_取り組む課題_.
**A.** 対象テキストのうち、「いやあ笑った笑った。大ちゃん」を含む語句で始まり「ーではないか!?」ってガハハハハはハハ。」で終わる部分を、「ディアブロくん」を「ディアブロさん」に差し替えて編集してください。
**B.** 対象テキストの「いやあ笑った笑った。」で始まる段落を、主な事実を残して箇条書きにまとめてください。
**C.** 対象テキストで紹介されているのは、シリーズの何巻目ですか。

_対象テキスト_.

★ ★ ★

いやあ笑った笑った。大ちゃんの席のそばの編集部員マッキ(仮名)がドリフのカトちゃんみてえなクシャミをするからではありません(知らんよ)。超大人気シリーズの8巻目! 校了しながら、こんなに楽しんじゃっていいのかなと思いますわ。例によって五輪四大会連続金メダリスト級のコミュ障ディアブロくん(今や国王)、民衆について丁重な相談を持ち込まれても、どうしていいかわからず、うっかり「まとめて殲滅してくれるわ」くらいのことを、ダハハハ、口走っちゃうわけですよ。でもね、最近は少しずつ本音の会話も出てくるようになって、思わず「貴様、糞ゲーではないか!?」ってガハハハハはハハ。

いかん、いちいち紹介していくとキリがない。じゃあ、あとちょっとだけ今回のディアブロくん名言集っていうか名フレーズ集を──。

★ ★ ★

_提供項目_.
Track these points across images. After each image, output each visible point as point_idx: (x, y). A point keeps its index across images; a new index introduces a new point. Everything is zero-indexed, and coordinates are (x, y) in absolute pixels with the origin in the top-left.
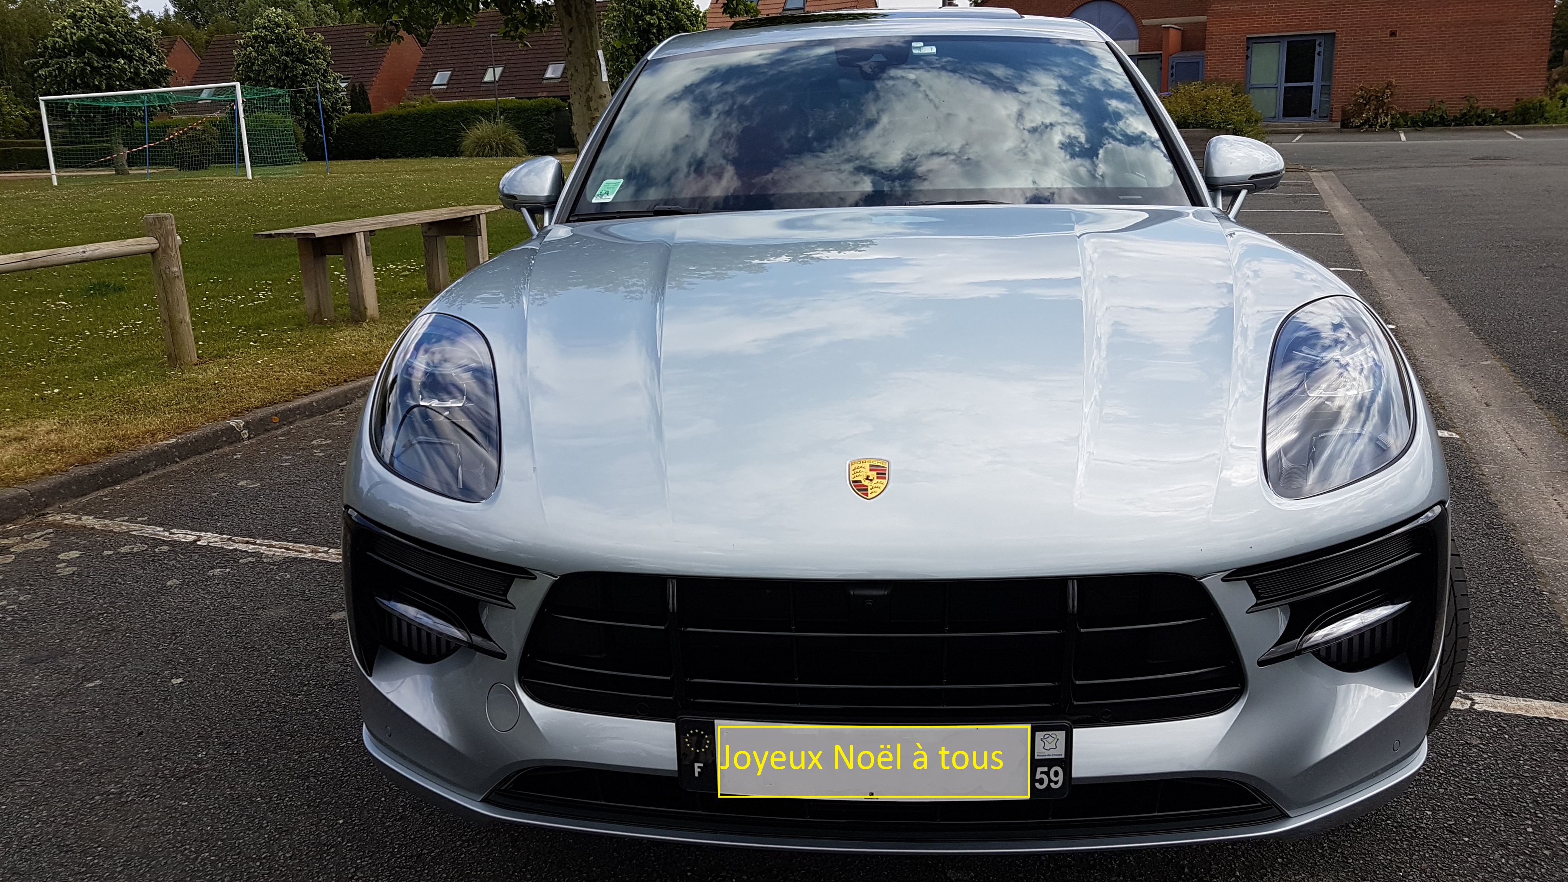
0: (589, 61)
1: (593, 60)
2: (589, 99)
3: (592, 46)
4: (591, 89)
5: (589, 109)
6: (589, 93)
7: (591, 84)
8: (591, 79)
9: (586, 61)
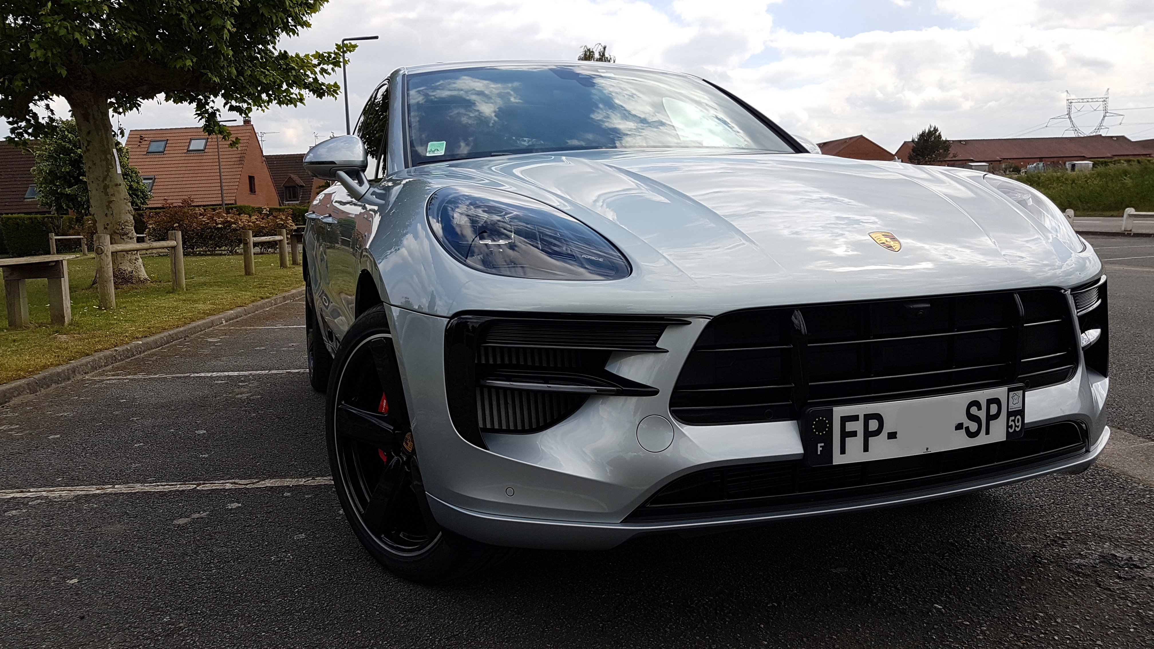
0: (106, 157)
1: (109, 156)
2: (106, 187)
3: (108, 145)
4: (108, 179)
5: (106, 194)
6: (106, 182)
7: (108, 175)
8: (108, 171)
9: (103, 157)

★ ★ ★

_課題別の結果_.
**A.**
いやあ笑った笑った。大ちゃんの席のそばの編集部員マッキ(仮名)がドリフのカトちゃんみてえなクシャミをするからではありません(知らんよ)。超大人気シリーズの8巻目! 校了しながら、こんなに楽しんじゃっていいのかなと思いますわ。例によって五輪四大会連続金メダリスト級のコミュ障ディアブロさん(今や国王)、民衆について丁重な相談を持ち込まれても、どうしていいかわからず、うっかり「まとめて殲滅してくれるわ」くらいのことを、ダハハハ、口走っちゃうわけですよ。でもね、最近は少しずつ本音の会話も出てくるようになって、思わず「貴様、糞ゲーではないか!?」ってガハハハハはハハ。

**B.**
- 超大人気シリーズの8巻目で、書き手は校了しながら大いに笑い、楽しんでいる。
- 極度のコミュ障で今や国王のディアブロくんは、民衆について丁重な相談を受けてもどうしていいかわからず、「まとめて殲滅してくれるわ」くらいのことを口走ってしまう。
- 最近は少しずつ本音の会話も出てきて、「貴様、糞ゲーではないか!?」といった発言もある。

**C.** 8巻目です。